Clay Shirky criticizes the Semantic Web in his article, The Semantic Web, Syllogism, and Worldview, to which Sam Ruby accurately assesses, "Two parts brilliance, one part strawman."

Joe Gregorio responds to Shirky's piece with this very concrete statement:

This is exactly the point I made in The Well-Formed Web, that the value that the proponents of the Semantic Web were offering could be achieved just as well with just XML and HTTP, and we are doing it today with no use of RDF, no need to wait for ubiquitous RDF deployment, no need to wait for RDF parsing and querying tools.

Yet, in the "just XML" world there is no one that I know of working on a "layer" that lets applications access a variety of XML formats (schemas) and treat similar or even logically equivalent elements or structures as if they were the same. This means each XML application developer has to do all of the work of integrating each XML format (schema): N × M.

Forget the AI strawman, forget even the RDF model and format for a moment, and tell me that's not a problem — today or foreseeable.

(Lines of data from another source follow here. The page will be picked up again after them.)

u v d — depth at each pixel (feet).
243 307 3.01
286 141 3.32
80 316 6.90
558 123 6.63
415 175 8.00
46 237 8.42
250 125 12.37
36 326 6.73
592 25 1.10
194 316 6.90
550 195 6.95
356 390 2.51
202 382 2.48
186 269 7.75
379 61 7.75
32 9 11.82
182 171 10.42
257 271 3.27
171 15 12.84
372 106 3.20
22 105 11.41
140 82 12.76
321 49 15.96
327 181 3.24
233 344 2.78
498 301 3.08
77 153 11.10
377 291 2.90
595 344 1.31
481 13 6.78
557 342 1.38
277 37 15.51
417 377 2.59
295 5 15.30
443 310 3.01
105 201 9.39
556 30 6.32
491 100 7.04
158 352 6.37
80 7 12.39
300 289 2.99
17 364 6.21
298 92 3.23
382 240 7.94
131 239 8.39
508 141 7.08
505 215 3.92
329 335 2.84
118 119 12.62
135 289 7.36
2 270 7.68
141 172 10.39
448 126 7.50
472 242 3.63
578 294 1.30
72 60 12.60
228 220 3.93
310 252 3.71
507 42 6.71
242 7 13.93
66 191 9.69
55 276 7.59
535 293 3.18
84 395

The RDF model along with the logic and equivalency languages, like OWL (nee DAML+OIL), altogether referred to as "the Semantic Web", is the current W3C effort to address that problem. Factoring those equivalencies into a common layer allows application developers to work with an already-integrated model, and the libraries to do the work of mapping each schema to the integrated model using a shared schema definition: N + M

One can take potshots at RDF for how it addresses the problem, and the Semantic Web for possibly reaching too far too quickly in making logical assertions based on relations modeled in RDF, but to dismiss it out of hand or resort to strawmen to attack it all while not recognizing the problem it addresses or offering an alternative solution simply tells me they don't see the problem, and therefore have no credibility in knocking RDF or the Semantic Web for trying to solve it.

Followups:


P.S. Although I did well in math, maybe it doesn't come back to me as well: The second amount is actually M × 2, M × 1, or even M × (O+1), where N is the number of applications reading various formats, M is the number of formats, and O is the potential number of canonical formats. RDF is an example of a canonical format. If you had M various XML formats, each with a transform to RDF, you would have M × 2 formats plus a transform for each. If the M format was already in RDF or other canonical form, you would have M × 1. Otherwise, generally, you have M formats plus transforms to one or more canonical formats each, or M × (O+1). In his article, Dare suggests that XSLT can be used to transform to a canonical format, but doesn't suggest what that format should be or that anyone is working on a common, public repository of those transforms.